VALENCIA — Phil Horlings spent years commuting from his home in the Santa Clarita Valley to his movie industry job in Burbank, the heart of the entertainment industry.
One day he realized that the film and TV companies working in the Santa Clarita Valley were doing a lot of commuting too--for replacement parts when a lighting bulb exploded or a camera malfunctioned.
"The production companies were having to send someone back to the San Fernando Valley to pick these things up," Horlings said. "And that's pretty costly."
Horlings' company, L & M Editorial of Burbank, specializes in supplying costly film and sound editing equipment used to add post-production music and special effects.
But seeing the demand for providing supplies to companies in production, L & M three years ago opened the Motion Picture General Store in Valencia.
"We had to totally change gears," Horlings said. "We wanted to be a one-stop place to shop for all the items the crews might need, but it's taken awhile to get all those supplies. Even though everyone is doing pretty much the same job, they don't all use the same supplies."
Staffed by Horlings and three employees, the 5,000-square-foot store is based in the Rye Canyon North Campus Film Facility in Valencia.
The store carries such things as filters for lighting equipment, lightbulbs, drywall screws, ink cartridges, cable rigging, scissor lifts and forklifts.
The store also delivers, which is a big part of its appeal, said L & M founder and President James Lee.
"That's our main thing," he said. "When these crews need something, we try to get it delivered on the set within an hour."
Michael Miller, the production coordinator on Spelling TV's "Any Day Now," which airs on the Lifetime Channel, says the General Store fills a crucial need.
"I used to work on "Melrose Place" up here before there was a General Store, and we always had people running back and forth between here and the San Fernando Valley to get things," he said. "And you're talking at least a 45-minute drive each way."
That delay has been alleviated, he says, especially because the General Store delivers.
"There's so much stuff going on up here now that I'm sure if Kodak and all these other companies put places up here, they'd find it worth their while," he added.
Even so, the store has not turned a profit yet--not uncommon for a new venture. Lee said he hopes to turn a profit this year.
"The Screen Actors Guild strike [against commercial producers] has hurt us," he acknowledged. "But right now we're fairly busy with lots of TV work going on."
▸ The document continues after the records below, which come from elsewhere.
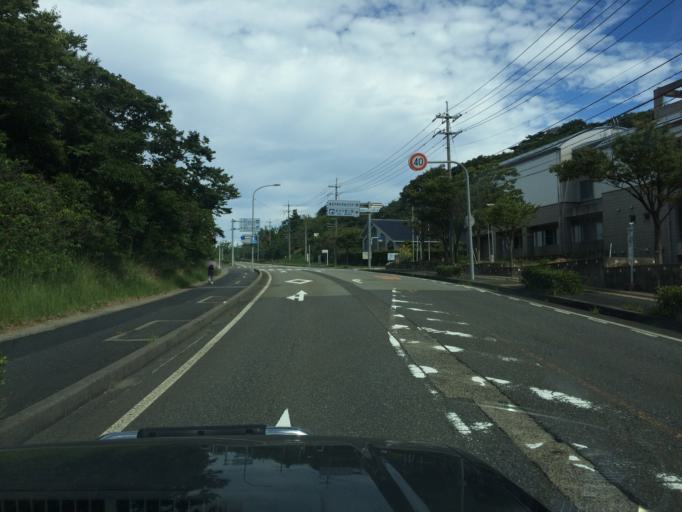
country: JP
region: Tottori
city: Kurayoshi
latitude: 35.5199
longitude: 134.0005
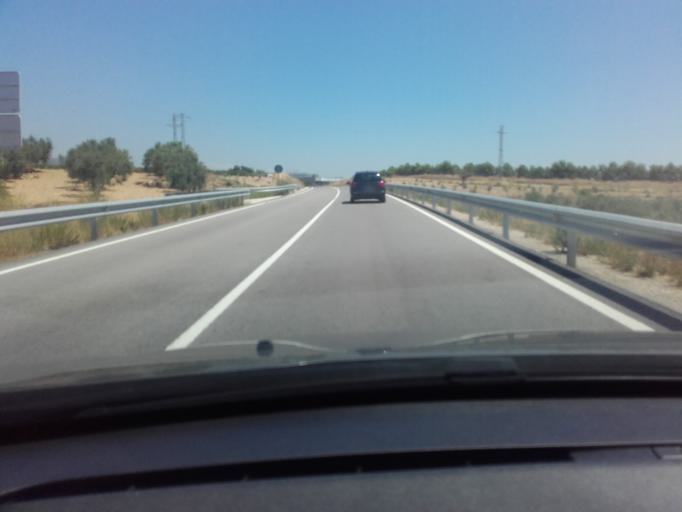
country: ES
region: Catalonia
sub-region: Provincia de Tarragona
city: Albinyana
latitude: 41.2663
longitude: 1.4992
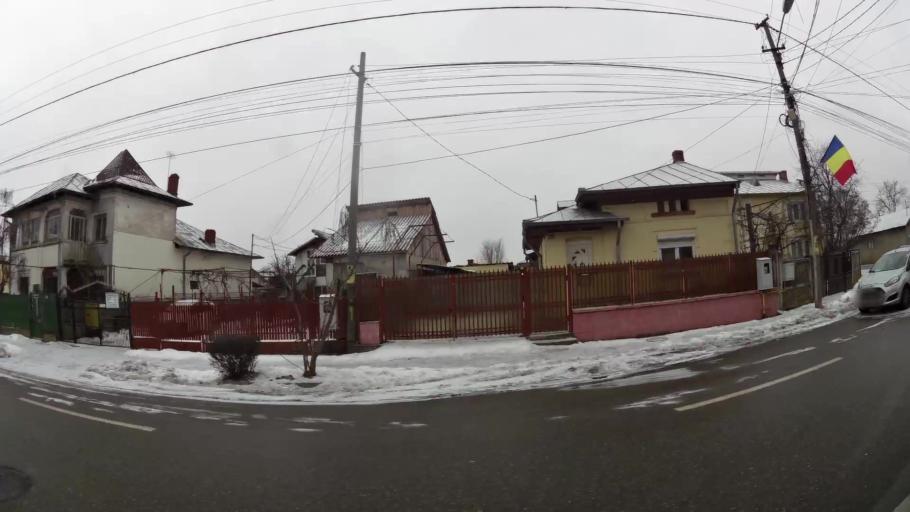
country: RO
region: Dambovita
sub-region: Municipiul Targoviste
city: Targoviste
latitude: 44.9393
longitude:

Stephen Katz, second vice chairman of ECO2000, an industry think tank of industry professionals, says that despite the SAG strike and film work increasingly being done in Canada, local TV work is booming.
"Everyone's pretty busy because we have the fear of the next strike wave," Katz said, referring to the upcoming negotiations for new contracts for the Writers Guild of America and the Screen Actors Guild. The WGA contract expires May 1 and the SAG contract expires June 30.
But the film and television business is evolving and part of that evolution is that more work is being done out of state, Katz says.
"The movies-of-the-week are the most frightening statistic," he said. "Of the 246 MOWs shot last year, 154 were shot in Canada."
Lee is well aware of the fickleness of the movie business. So executives at the family-owned company made a decision to look for work beyond Hollywood as a way of ensuring employment for themselves and their employees.
The company's new technology unit is building digital workstations for the Coast Guard and has contracts to build workstations for several educational outlets.
"We're a family business and we try not to have any layoffs," Lee said, "so we don't entirely depend on Hollywood."
And yet Lee and Horlings feel that the promise for the Motion Picture General Store has been good enough to warrant opening a second smaller store at the company headquarters on Palm Avenue in Burbank two months ago.
"When we set up shop in Santa Clarita, we developed enough relationships with production companies who then said they still wanted us to be their supplier down in the San Fernando Valley," Horlings said.
The company is considering opening a third shop in the South Bay.
"It really was a simple evolution," Horlings said. "We basically pulled a person from every department of film production and asked them, 'What do you use on set? Give us your wish list.' That's how we started."